Definition of Hyperbole
As the captives trek to Fante land, speculation veers into the realm of hyperbole. As Esi and her fellow slaves try to make sense of their terrifying new circumstances, they wonder what the British traders have in store for them:
"Who will eat us?" Esi asked.
"The white men. That is what my sister says. She says the white men buy us from these soldiers and then they cook us up like goats in soup."
Cannibalism may be a stretch. Tansi’s hypothesis—in which white men cook them “like goats in soup”—seems far-fetched and fantastical, even more so for an audience with the privilege of historical hindsight. But the hyperbole encourages the reader to connect with the past. It draws attention to the sheer terror and uncertainty experienced by those who lived in the moment. It gives the reader an opportunity to live through the past in its immediacy, to slip not so much into another person’s shoes as their shackles.
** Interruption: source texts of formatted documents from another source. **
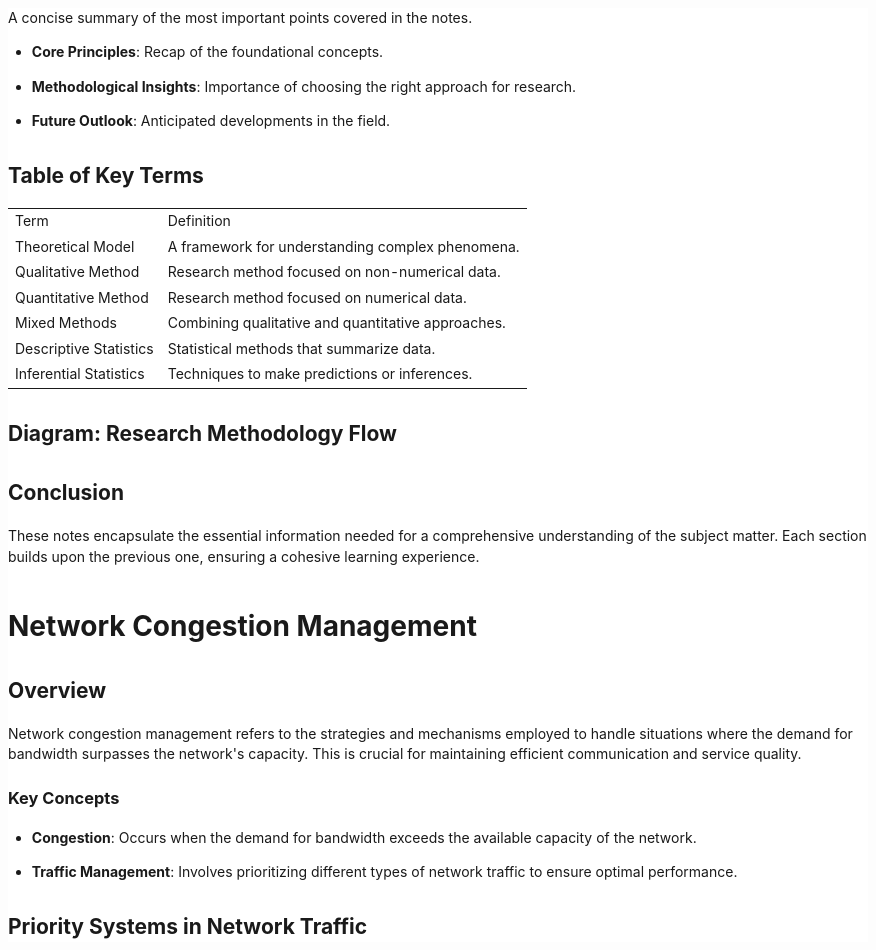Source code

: A concise summary of the most important points covered in the notes.

- **Core Principles**: Recap of the foundational concepts.
    
- **Methodological Insights**: Importance of choosing the right approach for research.
    
- **Future Outlook**: Anticipated developments in the field.
    

## Table of Key Terms

|   |   |
|---|---|
|Term|Definition|
|Theoretical Model|A framework for understanding complex phenomena.|
|Qualitative Method|Research method focused on non-numerical data.|
|Quantitative Method|Research method focused on numerical data.|
|Mixed Methods|Combining qualitative and quantitative approaches.|
|Descriptive Statistics|Statistical methods that summarize data.|
|Inferential Statistics|Techniques to make predictions or inferences.|

## Diagram: Research Methodology Flow

## Conclusion

These notes encapsulate the essential information needed for a comprehensive understanding of the subject matter. Each section builds upon the previous one, ensuring a cohesive learning experience.

# Network Congestion Management

## Overview

Network congestion management refers to the strategies and mechanisms employed to handle situations where the demand for bandwidth surpasses the network's capacity. This is crucial for maintaining efficient communication and service quality.

### Key Concepts

- **Congestion**: Occurs when the demand for bandwidth exceeds the available capacity of the network.
    
- **Traffic Management**: Involves prioritizing different types of network traffic to ensure optimal performance.
    

## Priority Systems in Network Traffic
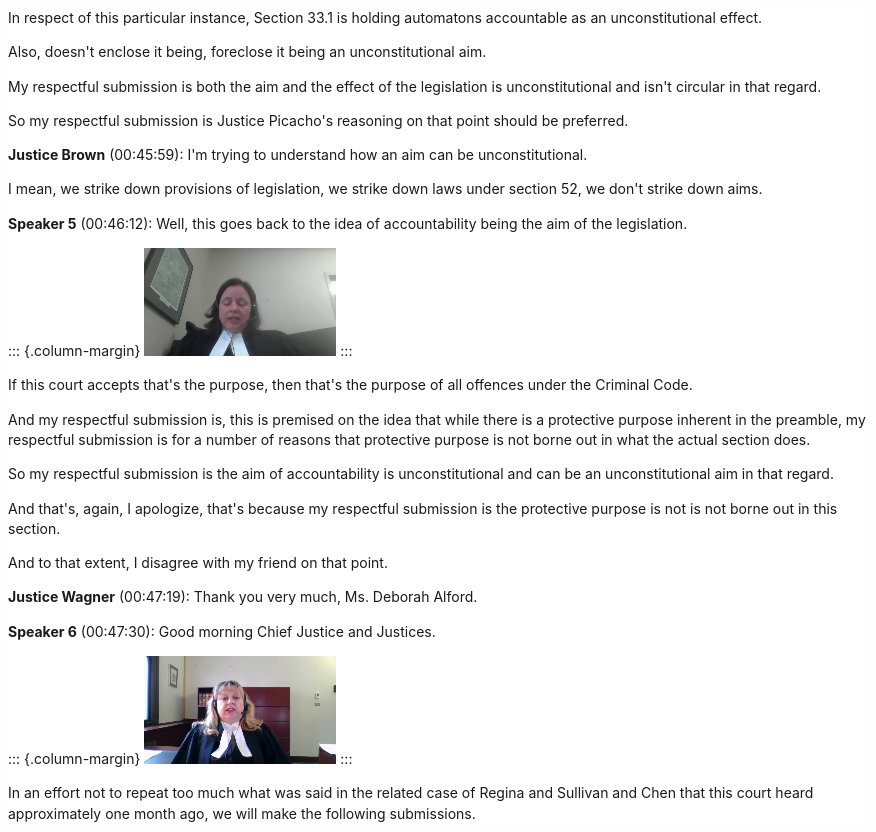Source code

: In respect of this particular instance, Section 33.1 is holding automatons accountable as an unconstitutional effect.

Also, doesn't enclose it being, foreclose it being an unconstitutional aim.

My respectful submission is both the aim and the effect of the legislation is unconstitutional and isn't circular in that regard.

So my respectful submission is Justice Picacho's reasoning on that point should be preferred.

**Justice Brown** (00:45:59): I'm trying to understand how an aim can be unconstitutional.

I mean, we strike down provisions of legislation, we strike down laws under section 52, we don't strike down aims.

**Speaker 5** (00:46:12): Well, this goes back to the idea of accountability being the aim of the legislation.

::: {.column-margin}
![](2804.png)
:::

If this court accepts that's the purpose, then that's the purpose of all offences under the Criminal Code.

And my respectful submission is, this is premised on the idea that while there is a protective purpose inherent in the preamble, my respectful submission is for a number of reasons that protective purpose is not borne out in what the actual section does.

So my respectful submission is the aim of accountability is unconstitutional and can be an unconstitutional aim in that regard.

And that's, again, I apologize, that's because my respectful submission is the protective purpose is not is not borne out in this section.

And to that extent, I disagree with my friend on that point.

**Justice Wagner** (00:47:19): Thank you very much, Ms. Deborah Alford.

**Speaker 6** (00:47:30): Good morning Chief Justice and Justices.

::: {.column-margin}
![](3023.png)
:::

In an effort not to repeat too much what was said in the related case of Regina and Sullivan and Chen that this court heard approximately one month ago, we will make the following submissions.
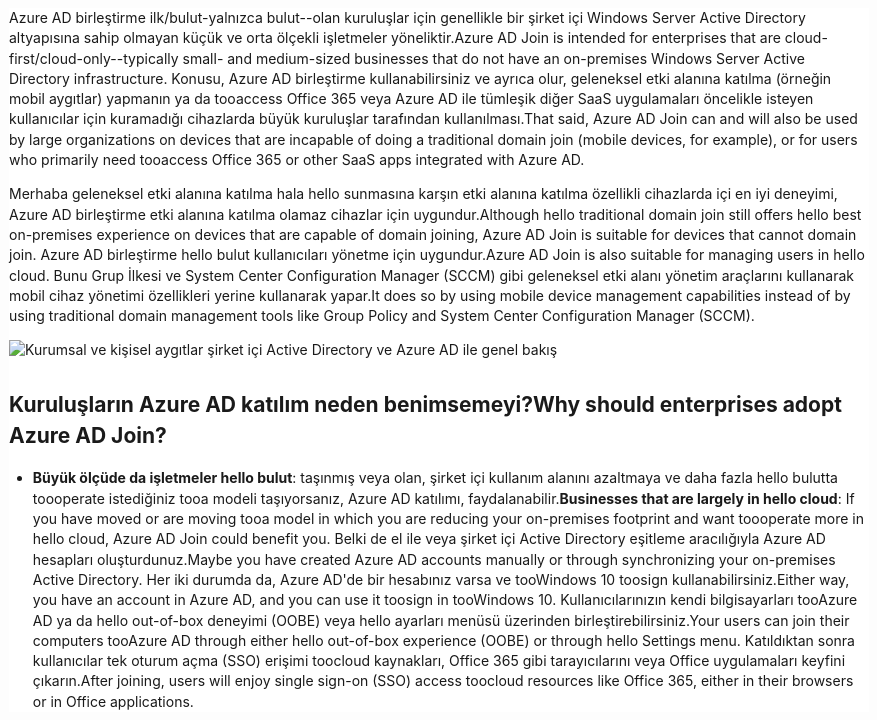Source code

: <span data-ttu-id="8a13e-108">Azure AD birleştirme ilk/bulut-yalnızca bulut--olan kuruluşlar için genellikle bir şirket içi Windows Server Active Directory altyapısına sahip olmayan küçük ve orta ölçekli işletmeler yöneliktir.</span><span class="sxs-lookup"><span data-stu-id="8a13e-108">Azure AD Join is intended for enterprises that are cloud-first/cloud-only--typically small- and medium-sized businesses that do not have an on-premises Windows Server Active Directory infrastructure.</span></span> <span data-ttu-id="8a13e-109">Konusu, Azure AD birleştirme kullanabilirsiniz ve ayrıca olur, geleneksel etki alanına katılma (örneğin mobil aygıtlar) yapmanın ya da tooaccess Office 365 veya Azure AD ile tümleşik diğer SaaS uygulamaları öncelikle isteyen kullanıcılar için kuramadığı cihazlarda büyük kuruluşlar tarafından kullanılması.</span><span class="sxs-lookup"><span data-stu-id="8a13e-109">That said, Azure AD Join can and will also be used by large organizations on devices that are incapable of doing a traditional domain join (mobile devices, for example), or for users who primarily need tooaccess Office 365 or other SaaS apps integrated with Azure AD.</span></span>

<span data-ttu-id="8a13e-110">Merhaba geleneksel etki alanına katılma hala hello sunmasına karşın etki alanına katılma özellikli cihazlarda içi en iyi deneyimi, Azure AD birleştirme etki alanına katılma olamaz cihazlar için uygundur.</span><span class="sxs-lookup"><span data-stu-id="8a13e-110">Although hello traditional domain join still offers hello best on-premises experience on devices that are capable of domain joining, Azure AD Join is suitable for devices that cannot domain join.</span></span> <span data-ttu-id="8a13e-111">Azure AD birleştirme hello bulut kullanıcıları yönetme için uygundur.</span><span class="sxs-lookup"><span data-stu-id="8a13e-111">Azure AD Join is also suitable for managing users in hello cloud.</span></span> <span data-ttu-id="8a13e-112">Bunu Grup İlkesi ve System Center Configuration Manager (SCCM) gibi geleneksel etki alanı yönetim araçlarını kullanarak mobil cihaz yönetimi özellikleri yerine kullanarak yapar.</span><span class="sxs-lookup"><span data-stu-id="8a13e-112">It does so by using mobile device management capabilities instead of by using traditional domain management tools like Group Policy and System Center Configuration Manager (SCCM).</span></span>

![Kurumsal ve kişisel aygıtlar şirket içi Active Directory ve Azure AD ile genel bakış](./media/active-directory-azureadjoin/active-directory-azureadjoin-overview.png)

## <a name="why-should-enterprises-adopt-azure-ad-join"></a><span data-ttu-id="8a13e-114">Kuruluşların Azure AD katılım neden benimsemeyi?</span><span class="sxs-lookup"><span data-stu-id="8a13e-114">Why should enterprises adopt Azure AD Join?</span></span>
* <span data-ttu-id="8a13e-115">**Büyük ölçüde da işletmeler hello bulut**: taşınmış veya olan, şirket içi kullanım alanını azaltmaya ve daha fazla hello bulutta toooperate istediğiniz tooa modeli taşıyorsanız, Azure AD katılımı, faydalanabilir.</span><span class="sxs-lookup"><span data-stu-id="8a13e-115">**Businesses that are largely in hello cloud**: If you have moved or are moving tooa model in which you are reducing your on-premises footprint and want toooperate more in hello cloud, Azure AD Join could benefit you.</span></span> <span data-ttu-id="8a13e-116">Belki de el ile veya şirket içi Active Directory eşitleme aracılığıyla Azure AD hesapları oluşturdunuz.</span><span class="sxs-lookup"><span data-stu-id="8a13e-116">Maybe you have created Azure AD accounts manually or through synchronizing your on-premises Active Directory.</span></span> <span data-ttu-id="8a13e-117">Her iki durumda da, Azure AD'de bir hesabınız varsa ve tooWindows 10 toosign kullanabilirsiniz.</span><span class="sxs-lookup"><span data-stu-id="8a13e-117">Either way, you have an account in Azure AD, and you can use it toosign in tooWindows 10.</span></span> <span data-ttu-id="8a13e-118">Kullanıcılarınızın kendi bilgisayarları tooAzure AD ya da hello out-of-box deneyimi (OOBE) veya hello ayarları menüsü üzerinden birleştirebilirsiniz.</span><span class="sxs-lookup"><span data-stu-id="8a13e-118">Your users can join their computers tooAzure AD through either hello out-of-box experience (OOBE) or through hello Settings menu.</span></span> <span data-ttu-id="8a13e-119">Katıldıktan sonra kullanıcılar tek oturum açma (SSO) erişimi toocloud kaynakları, Office 365 gibi tarayıcılarını veya Office uygulamaları keyfini çıkarın.</span><span class="sxs-lookup"><span data-stu-id="8a13e-119">After joining, users will enjoy single sign-on (SSO) access toocloud resources like Office 365, either in their browsers or in Office applications.</span></span>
Colorful as the suggestion may be, it is not all that far off the mark, either. British slave traders don’t cook their slaves, but they do rape, suffocate, and torture them. Just pages later, Esi gets viciously violated by a drunken soldier. And if she and Tansi are spared from the stovetop, they still stew in their own feces, blood, and urine. Strangely enough, the hyperbole’s exaggeration may come closest to capturing the full scale of slavery’s inhumanity.